Exercise tasks
**1.** Using the passage on Molina's interviews, answer these:
(a) How many of the 12 women interviewed said they wanted to cross back into the U.S.?
(b) How many of the 15 men interviewed also wanted to try to get into the U.S. again?
(c) How did the three interviewees who illegally immigrated as children view crossing again?
**2.** Retype the section of the passage on Molina's interviews between "Six of the 15" and "to their lives.", inclusive, with no changes.

Passage shown
━━━━━━━━━━
Eight of the 12 women Molina interviewed said they wanted to cross back into the U.S., primarily because they were mothers and had established households in the U.S.  Several of the women showed concern that children born in the U.S. wouldn’t be used to or able to adapt to life in Mexico.

“Respondents felt they couldn’t return to Mexico because of their Americanized children,” Molina said.

Six of the 15 men interviewed also wanted to try to get into the U.S. again, citing factors like better opportunities for education and quality of life according to Molina.

Molina said that three interviewees who illegally immigrated into the U.S. as children were the most adamant about crossing again, because they viewed it as “going home.”

Molina closed by commenting on how removing “permanent settlers” like the mothers she surveyed who establish jobs and families in the U.S. only perpetuates “circular migration,” as these people will just continue to re-enter the U.S. to return to their lives.

Jeremy Slack, who also worked on Molina’s study, gave a presentation on a survey of border crossing experiences he is a part of.  Because the surveys are still ongoing, Slack focused mostly on the methodology his group is using, but was able to present some preliminary findings of the surveys already.
━━━━━━━━━━
Stored data
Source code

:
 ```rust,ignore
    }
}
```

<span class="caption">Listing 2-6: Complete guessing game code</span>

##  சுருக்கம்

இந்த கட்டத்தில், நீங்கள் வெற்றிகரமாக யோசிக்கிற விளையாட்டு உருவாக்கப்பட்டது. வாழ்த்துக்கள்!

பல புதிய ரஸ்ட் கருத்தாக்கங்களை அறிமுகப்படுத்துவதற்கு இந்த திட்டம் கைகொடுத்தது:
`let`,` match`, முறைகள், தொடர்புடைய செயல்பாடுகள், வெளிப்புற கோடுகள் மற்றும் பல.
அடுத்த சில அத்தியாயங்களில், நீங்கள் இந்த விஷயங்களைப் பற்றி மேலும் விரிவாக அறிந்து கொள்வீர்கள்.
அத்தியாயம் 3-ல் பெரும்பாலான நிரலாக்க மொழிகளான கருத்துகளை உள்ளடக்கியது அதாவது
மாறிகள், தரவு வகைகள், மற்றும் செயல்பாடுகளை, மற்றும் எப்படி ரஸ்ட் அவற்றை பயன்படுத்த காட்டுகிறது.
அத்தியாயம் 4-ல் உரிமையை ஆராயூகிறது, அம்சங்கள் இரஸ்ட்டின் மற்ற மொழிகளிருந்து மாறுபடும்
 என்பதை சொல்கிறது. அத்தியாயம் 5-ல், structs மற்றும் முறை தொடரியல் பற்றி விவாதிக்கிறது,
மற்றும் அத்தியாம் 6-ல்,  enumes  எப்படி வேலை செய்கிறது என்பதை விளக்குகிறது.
━━━━━━━━━━
Results for the exercise
**1.**
(a) Eight
(b) Six
(c) As "going home"

**2.**
Six of the 15 men interviewed also wanted to try to get into the U.S. again, citing factors like better opportunities for education and quality of life according to Molina.

Molina said that three interviewees who illegally immigrated into the U.S. as children were the most adamant about crossing again, because they viewed it as “going home.”

Molina closed by commenting on how removing “permanent settlers” like the mothers she surveyed who establish jobs and families in the U.S. only perpetuates “circular migration,” as these people will just continue to re-enter the U.S. to return to their lives.